Denial, myths, complacency, lack of political will and the subordination of women are major obstacles in the fight against HIV and AIDS. And with no cure or vaccine in sight, scaling up prevention is of paramount importance, according to Professor Lars Kallings, a leading expert in the global fight against the world's first modern pandemic.
Writing in the Journal of Internal Medicine Professor Kallings says that: "Trust in modern science is so great that people don't like to consider the thought that it may not be possible to find a simple medical way to eradicate the virus. As a result, not enough attention is given to the social and economic aspects of HIV and AIDS and the fight against discrimination -- factors that are vital if we are to respond to this epidemic."
Professor Kallings says that the subordination of young girls and women, and the contempt they are shown in many countries, is the major cause of the epidemic.
"Many women are not able to say no to unwanted sex or ask their husbands to use condoms or be faithful" he says. "Stigmatisation of women is another major issue, with many not daring to be tested or treated in case they are thrown out by their families, beaten or even killed."
Professor Kallings is eminently well qualified to comment. Currently the UN Secretary-General's Special Envoy for AIDS in Eastern Europe and Central Asia, a post he has held since 2003, he was also the founding President of the International AIDS Society in 1988 and its Secretary-General from 1994 to 2002.
His paper provides a detailed and often controversial analysis of the last 25 years, highlighting political and religious barriers and conspiracy theories, together with key medical advances.
"Money is no longer the main obstacle to treating the virus, as the cost has dramatically fallen in recent years" he says. "However, by 2010 a massive 42 billion US dollars will need to be spent to meet the goal of universal access to prevention, treatment and care and strengthen national healthcare systems.
"But even if it is made available, funding does not always reach the people who need it, because rulers in many countries are more interested in nursing their own power base and private fortune than the wellbeing of their people.
"The main problems lie with a lack of political will to influence attitudes, implement prevention and provide care, together with a lack of healthcare infrastructure, including the drain of trained health-care workers from developing countries to the West."
Figures released by UNAIDS in December 2007 show that more than 32 million people worldwide -- half of them women - are now living with HIV, 2.5 million were newly infected in 2007 and 2.1 million -- including 360,000 children under 15 -- died of AIDS during the year.
Yet barriers to prevention are still common.
"Condom use is the least expensive and most cost-effective method for preventing HIV transmission" stresses Professor Kallings. "However this protective measure is resisted by fundamentalist groups, such as the Vatican and the religious right in the USA, and may be a difficult subject in marriage".

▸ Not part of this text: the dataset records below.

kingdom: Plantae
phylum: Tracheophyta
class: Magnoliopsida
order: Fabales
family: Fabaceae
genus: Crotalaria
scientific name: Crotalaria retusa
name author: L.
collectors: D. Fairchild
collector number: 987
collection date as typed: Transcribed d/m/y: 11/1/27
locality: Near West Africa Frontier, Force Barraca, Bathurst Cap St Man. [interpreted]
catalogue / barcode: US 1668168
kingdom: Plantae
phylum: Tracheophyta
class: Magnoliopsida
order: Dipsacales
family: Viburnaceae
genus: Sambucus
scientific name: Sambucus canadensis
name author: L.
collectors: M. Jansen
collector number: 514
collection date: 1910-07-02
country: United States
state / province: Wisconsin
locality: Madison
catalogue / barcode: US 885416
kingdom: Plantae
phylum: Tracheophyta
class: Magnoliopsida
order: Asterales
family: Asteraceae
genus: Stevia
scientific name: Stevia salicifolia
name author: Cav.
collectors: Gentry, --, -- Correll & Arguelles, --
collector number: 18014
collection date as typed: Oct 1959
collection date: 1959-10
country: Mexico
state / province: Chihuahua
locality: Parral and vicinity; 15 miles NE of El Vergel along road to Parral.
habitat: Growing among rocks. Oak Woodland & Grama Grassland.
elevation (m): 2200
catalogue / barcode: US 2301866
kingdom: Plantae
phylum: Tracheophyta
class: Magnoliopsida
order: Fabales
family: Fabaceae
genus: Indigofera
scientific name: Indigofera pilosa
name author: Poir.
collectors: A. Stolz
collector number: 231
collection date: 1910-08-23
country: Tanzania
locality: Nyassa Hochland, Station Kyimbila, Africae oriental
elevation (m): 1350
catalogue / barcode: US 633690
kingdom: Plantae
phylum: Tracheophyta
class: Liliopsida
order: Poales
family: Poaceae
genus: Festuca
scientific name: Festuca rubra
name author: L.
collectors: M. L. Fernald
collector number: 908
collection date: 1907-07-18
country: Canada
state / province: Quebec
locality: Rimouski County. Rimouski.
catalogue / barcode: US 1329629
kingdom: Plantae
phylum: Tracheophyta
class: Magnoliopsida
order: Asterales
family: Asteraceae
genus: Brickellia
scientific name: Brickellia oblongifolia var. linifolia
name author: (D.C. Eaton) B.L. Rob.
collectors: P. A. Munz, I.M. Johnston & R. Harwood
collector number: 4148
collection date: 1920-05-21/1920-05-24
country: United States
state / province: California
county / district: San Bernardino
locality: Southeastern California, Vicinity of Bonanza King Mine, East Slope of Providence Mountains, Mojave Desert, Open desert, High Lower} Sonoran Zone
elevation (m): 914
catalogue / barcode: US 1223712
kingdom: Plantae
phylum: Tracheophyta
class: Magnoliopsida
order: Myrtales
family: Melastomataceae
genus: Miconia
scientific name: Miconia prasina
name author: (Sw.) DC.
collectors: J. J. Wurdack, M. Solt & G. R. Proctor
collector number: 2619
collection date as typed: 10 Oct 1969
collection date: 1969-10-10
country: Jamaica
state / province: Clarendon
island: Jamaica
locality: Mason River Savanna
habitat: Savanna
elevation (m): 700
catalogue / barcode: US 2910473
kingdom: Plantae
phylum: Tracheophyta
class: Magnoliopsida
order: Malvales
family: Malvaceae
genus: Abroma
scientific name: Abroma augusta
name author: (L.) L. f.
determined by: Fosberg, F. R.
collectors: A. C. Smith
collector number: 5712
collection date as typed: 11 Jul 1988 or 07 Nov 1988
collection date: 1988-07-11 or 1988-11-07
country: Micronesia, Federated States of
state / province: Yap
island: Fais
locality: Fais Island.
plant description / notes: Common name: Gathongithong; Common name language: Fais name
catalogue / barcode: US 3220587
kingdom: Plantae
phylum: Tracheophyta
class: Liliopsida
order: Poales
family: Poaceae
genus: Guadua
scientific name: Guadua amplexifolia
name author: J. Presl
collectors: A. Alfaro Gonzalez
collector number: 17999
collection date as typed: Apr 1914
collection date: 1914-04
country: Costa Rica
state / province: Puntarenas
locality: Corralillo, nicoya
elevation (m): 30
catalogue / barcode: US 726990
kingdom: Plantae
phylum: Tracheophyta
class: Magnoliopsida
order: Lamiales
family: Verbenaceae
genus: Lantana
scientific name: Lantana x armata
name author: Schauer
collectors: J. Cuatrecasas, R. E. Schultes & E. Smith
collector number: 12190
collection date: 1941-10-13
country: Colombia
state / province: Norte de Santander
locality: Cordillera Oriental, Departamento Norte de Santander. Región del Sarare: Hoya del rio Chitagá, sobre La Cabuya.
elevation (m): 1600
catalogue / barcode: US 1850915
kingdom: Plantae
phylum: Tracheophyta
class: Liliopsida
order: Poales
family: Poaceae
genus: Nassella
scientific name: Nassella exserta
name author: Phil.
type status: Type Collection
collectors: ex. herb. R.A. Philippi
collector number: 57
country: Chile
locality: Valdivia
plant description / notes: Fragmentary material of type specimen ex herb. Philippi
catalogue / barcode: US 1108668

Other preventative measures include the use of anti-retroviral treatment during pregnancy and after birth, circumcision and the treatment of other sexually transmitted diseases.
Professor Kallings extensive paper also provides a fascinating commentary on the discovery of AIDS and the myths and conspiracy theories that the disease has prompted. For example it details:
"Bad governance has plagued many people in Africa, Eastern Europe and Asia during the course of the AIDS epidemic" says Professor Kallings.
"This has meant that measures to prevent HIV transmission and to care for the infected and affected are often not implemented, even if resources are made available. Lack of political will, bad management and lack of infrastructure in many countries are causing an implementation crisis."
There are, however, some positive developments to report, stresses Professor Kallings. "In spite of all the difficulties, there are good examples which show how the number of new cases can be reduced, especially among young women" he says.
"We have all the knowledge we need to prevent the virus being spread further and to treat those already infected. Due to the nature of the virus, and how it is transmitted, we will not get rid of HIV and AIDS in the foreseeable future, but hopefully we can reduce it to controllable levels.
"In the meantime, we have to learn to live with AIDS and scientists and non-governmental organisations need to play a key role in raising awareness and pushing for change" he says, pointing out that it took 30 years to alert the world to the dangers of global warming and the same now needs to be done with HIV and AIDS.
"The world cannot afford to wait another 30 years to wake up to the ongoing AIDS catastrophe" he stresses. "Twenty-five years have already passed."
Professor Kallings has stressed that the views expressed in Journal of Internal Medicine are as an independent scientist and have not been voiced in connection with his post as a UN Special Envoy or any other organisations he is affiliated with.